“To be recognized as an equal and receive your fair share of the income and profits that you generate, you must commit to excellence in every aspect of your operations and manage your time and resources effectively. You must put in your best and ensure that your voice is heard, loud and clear. You must never use your role as a wife, mother, sister, or daughter, as an excuse for underperformance.”
“AACE Foods’ vision is to be the preferred provider of food in West Africa, thereby significantly addressing nutrition and improving the lives of farmers. Five years from now, we want to have tripled our revenue, and have gained a 30% market share.”
AACE Food Processing and Distribution is an agro processing company in Nigeria. AACE Foods was registered as a business in 2009 and started modest operations in 2010. Now, they employ 83 employees and have 14 different products on the market.
In Nigeria, according to the 2013 Demographic and Health Survey, 41% of Nigerian children under 5 years old are classified as stunted and 18% are considered wasted. This contributes to Nigeria’s high infant mortality or maternal mortality rates. This is one of the main reasons Ndidi co-founded AACE Foods.
Although the raison d’etre for AACE Foods was clear, the road towards success has not been without its challenges. AACE Foods started out producing jams, only to realize Nigerians only wanted strawberry jam. Since Nigeria does not produce a significant amount of strawberries and prices of sugar doubled a few months into the venture, she had to think of something else. “We were compelled to swiftly shift to our plans for year 3, which consisted of producing spices sourced from local farmers for fast food chains, noodle companies, and for retail. Today, AACE Foods produces nine spices for the institutional and retail markets, and we have recently introduced a range of nutritious meals for the whole family.”
“As a young woman, my biggest issue has always been demonstrating that I am credible and capable. With a strong track record of success and age, this challenge is now being tempered.” Ndidi faced another challenge in starting and growing AACE Foods: to find committed and capable team members who are passionate about the agricultural sector. “Sadly, many people who study agriculture in University did not choose the course. It was typically their 4th or 5th option. In addition, the way that agriculture is taught in our universities is as a science, not as a business. As a result, we have had to train and retain our team members and instill a passion for agriculture”.
When starting your business, Ndidi feels female entrepreneurs need strong accounting and financial management skills. When growing your business you need to go deeper into strategy, product development, operations, HR and marketing/branding skills.

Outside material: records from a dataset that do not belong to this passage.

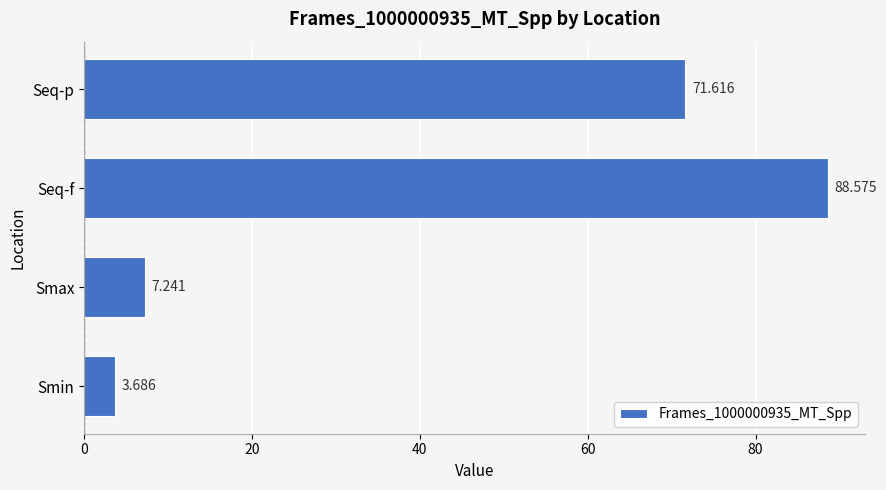

Which has a higher value, Smin or Smax?

Smax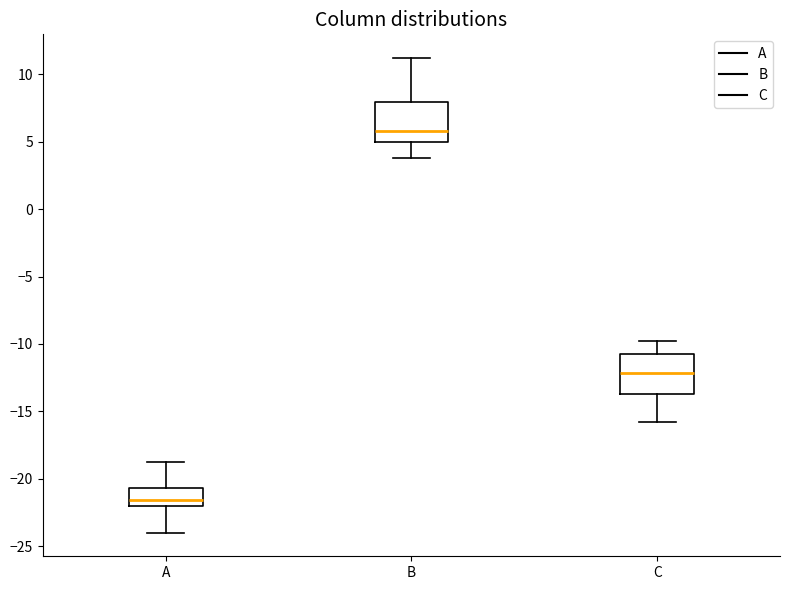

Where does the lower whisker of the box for C end on the y-axis? The values are not printed on the chart, so give them approximately, as read against the axis.

-16.0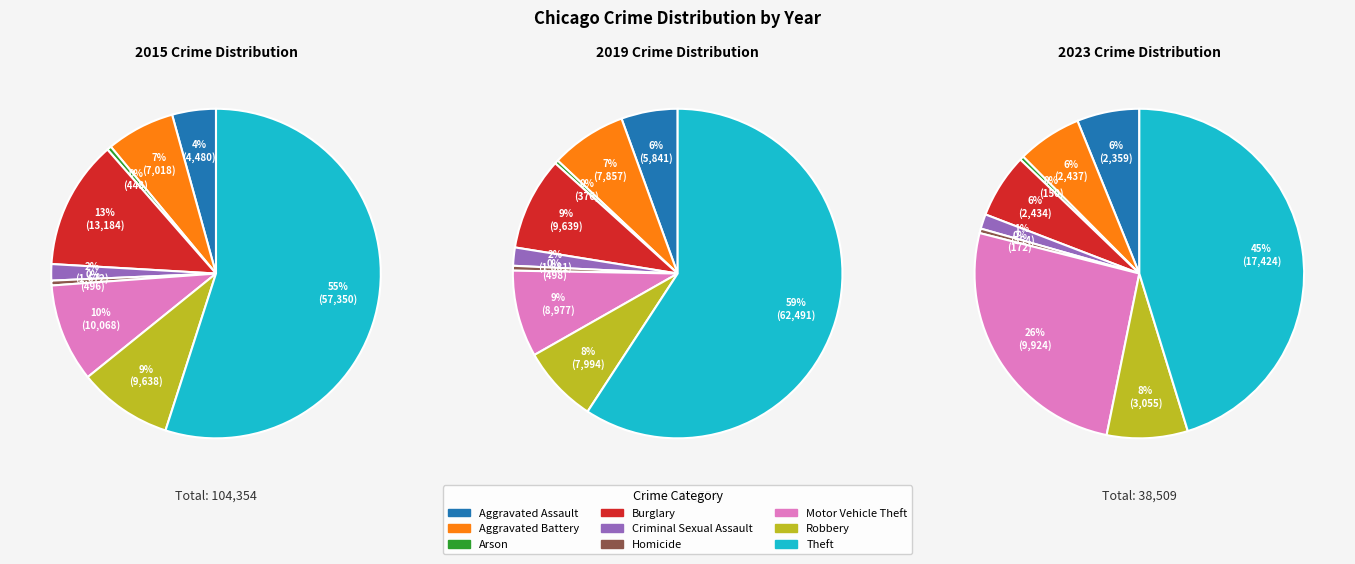

Is it true that Arson is 9% of the pie?

False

Finally, people management is very important. When you master these skills, you can have enormous impact as a female agribusiness entrepreneur. “It has been a joy and privilege to work in the African agricultural sector. ‘...’ The best part is seeing our products on the shelves of Shoprite or Spar, in camps for Internally Displaced People in Nigeria or even in a friend’s kitchen and recognizing the many people and steps were involved in getting it from the farm to the fork…and that there has been tremendous impact along the way!”